Another bold statement by the Government and people of St. Vincent and the Grenadines was made last Sunday with the ground-breaking ceremony for the construction of the terminal building of the international airport at Argyle.{{more}}

This critically-needed transportation infrastructural project is unfortunately the victim of the worst global economic crisis for eight decades, leaving our country in a virtual catch-22 situation. Having chosen tourism as the major engine of economic development, the international airport has become a necessity, but at the same time, the problems in the world economy present severe constraints to the mobilisation of the resources necessary for the completion of this ambitious project.

Even as we optimistically break the sod to commence the construction of the terminal building at Argyle, the international picture is far from rosy. Only last week, the credit rating of the United States, our own economic lodestar, was downgraded. That country faces an economic recession much worse than that at the onset of the last recession, in December 2007. All the major economic indicators are down – jobs, incomes, output and industrial production. A feature writer in the New York Times on Sunday, had this to say about the plight facing Americans: “When the last downturn hit, the credit bubble left Americans with lots of fat to cut, but a new one would force families to cut to the bone.”

It is a most sobering thought that our stable EC dollar is tied to the US dollar and any weakening of the value of the “greenback” will have catastrophic consequences for our own economy. Add to this the steady decline in the fortunes of the banana industry, having negative effects not only on foreign exchange earnings, but also on employment, especially in the rural economy. Additionally, Europe, our major source of external funding, is in dire economic straits. This poses further challenges to both European Union aid flows, as well as to attracting foreign direct investment from that source.

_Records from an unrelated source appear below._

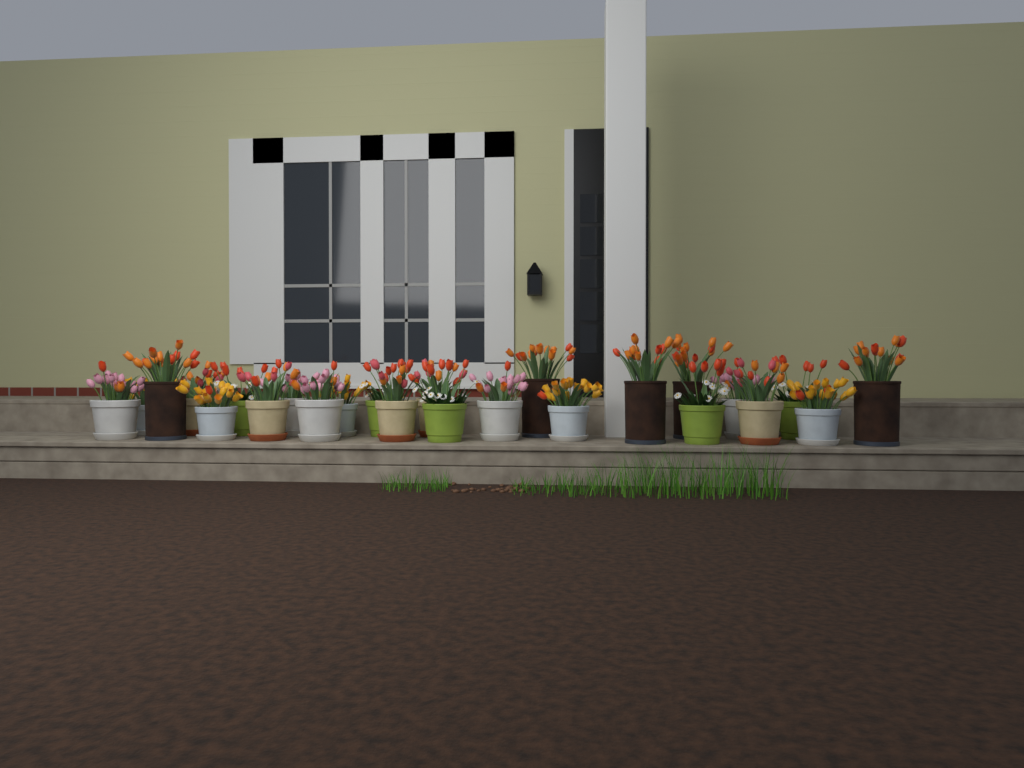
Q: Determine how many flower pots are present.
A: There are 25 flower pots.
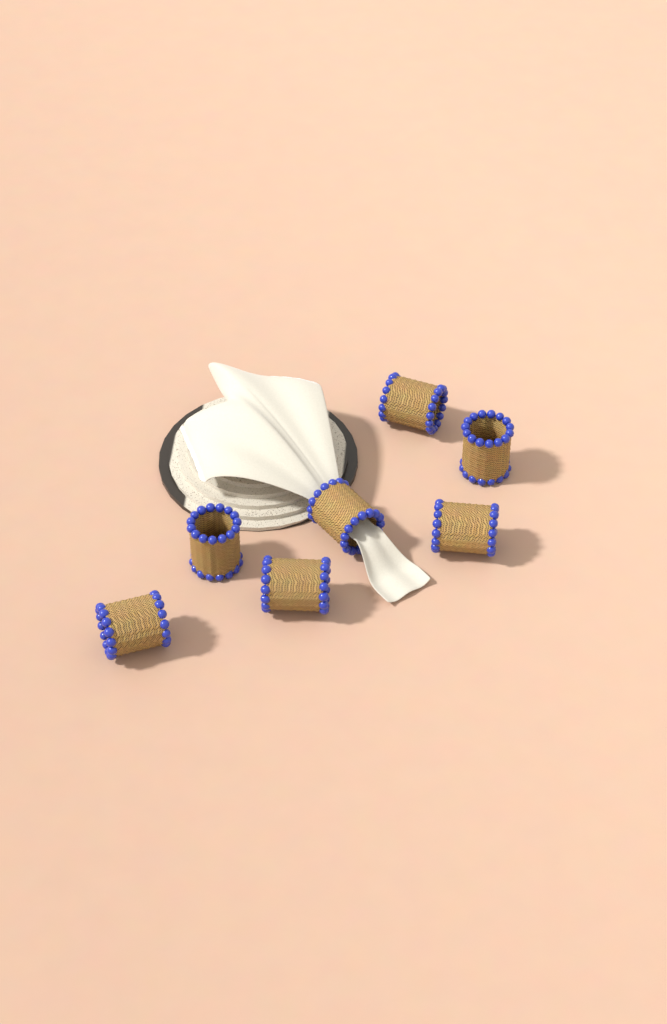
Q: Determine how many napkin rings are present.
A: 7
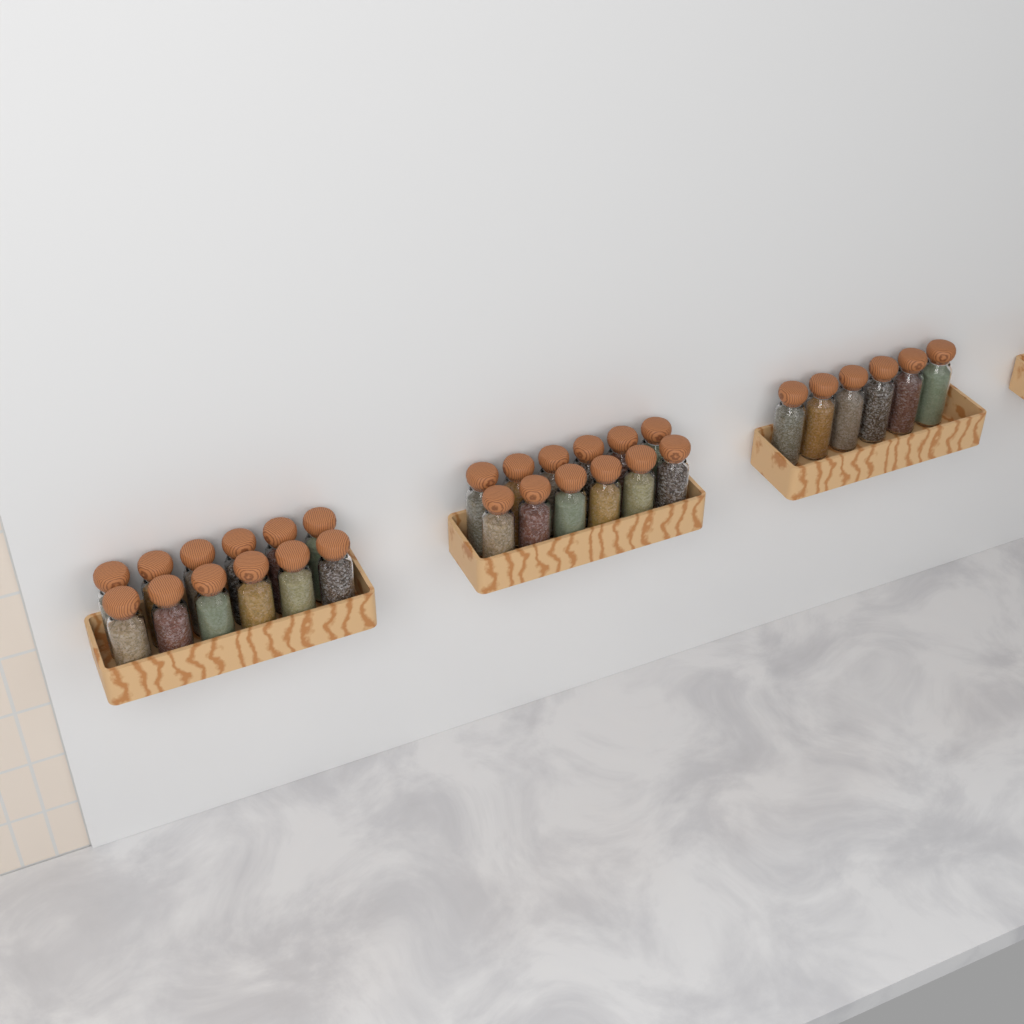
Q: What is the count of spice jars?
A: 30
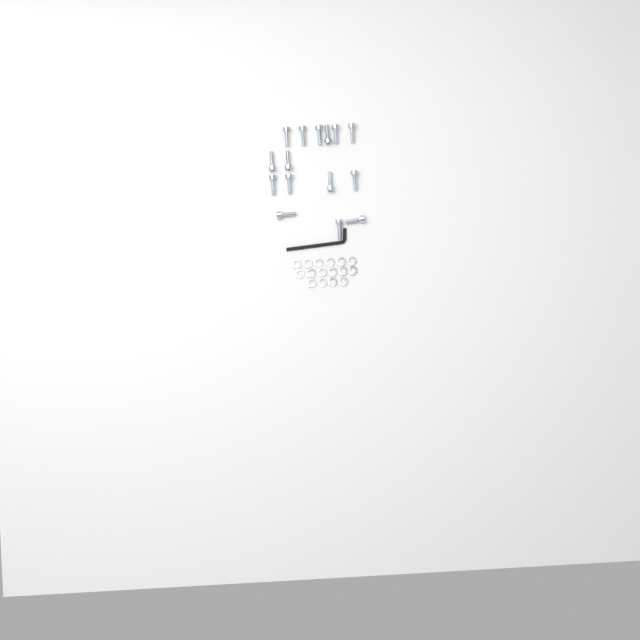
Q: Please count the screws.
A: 15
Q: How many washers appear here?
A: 16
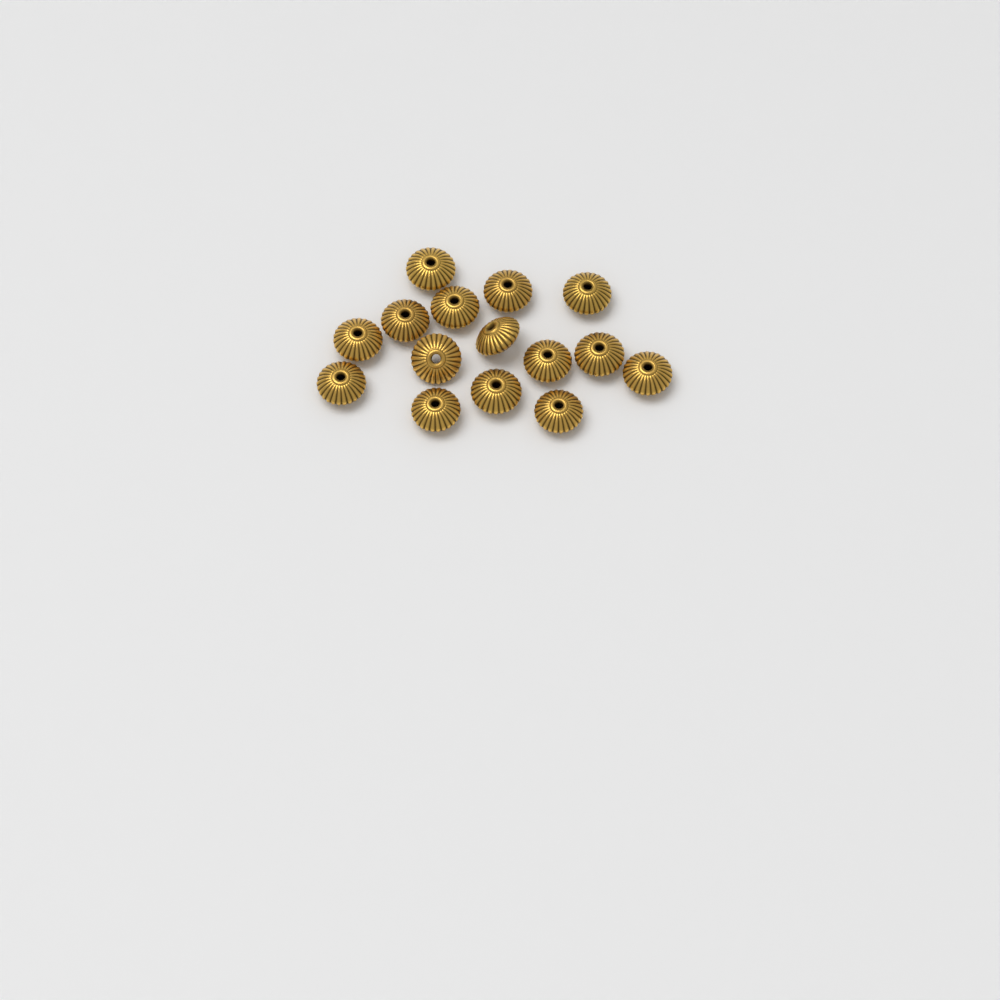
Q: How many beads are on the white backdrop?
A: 15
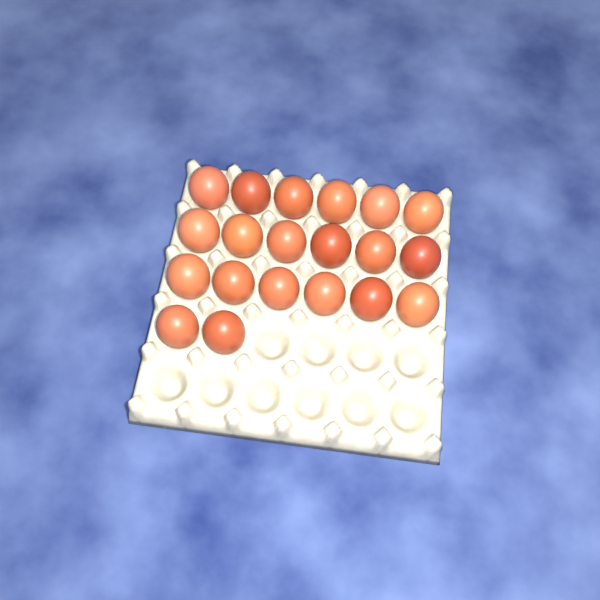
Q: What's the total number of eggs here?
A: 20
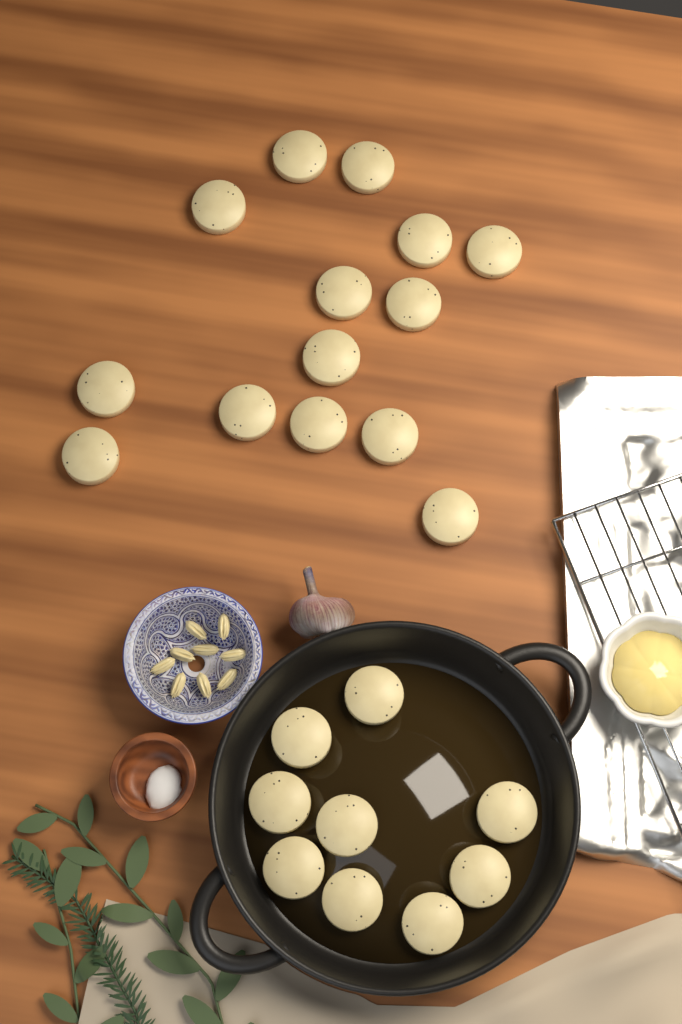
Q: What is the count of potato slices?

The bleak situation is exacerbated by the continuing rise in fuel costs. Over the past week alone, Government has been forced to accede to demands from economic operators for increases in the price of liquified petroleum gas and bus fares. It will not be long before other sectors which are feeling the squeeze make their demands too. This would include workers, public sector workers especially. But with government revenue shrinking, whence will government find the wherewithal to meet such demands?

In this tight situation, there are those who appear not to understand nor appreciate the dilemma facing countries like ours. In the USA, President Obama has defined his “urgent mission” as being to expand the economy and create jobs. But he faces stout resistance from those who want to preserve the privileges of the rich and to force the working people to bear the brunt of the crisis, through job and salary cuts, as well as reduction in social spending. Those pressures are on governments in this part of the world too, via recommendations from international financial institutions to reduce public spending.

This is the source of the rumours that Government plans to introduce a 10 per cent salary cut for public servants. Fortunately, the Prime Minister has debunked those rumours. The President of the Public Service Union has also said he has no knowledge of any such impending salary cut.

The economic crisis facing St. Vincent and the Grenadines is not unique to our country, nor is it confined to the Caribbean, most countries being much worse off than we are. This situation calls for understanding, patience, sacrifice and hard work, and, above all, unity of our people around a programme of economic salvation.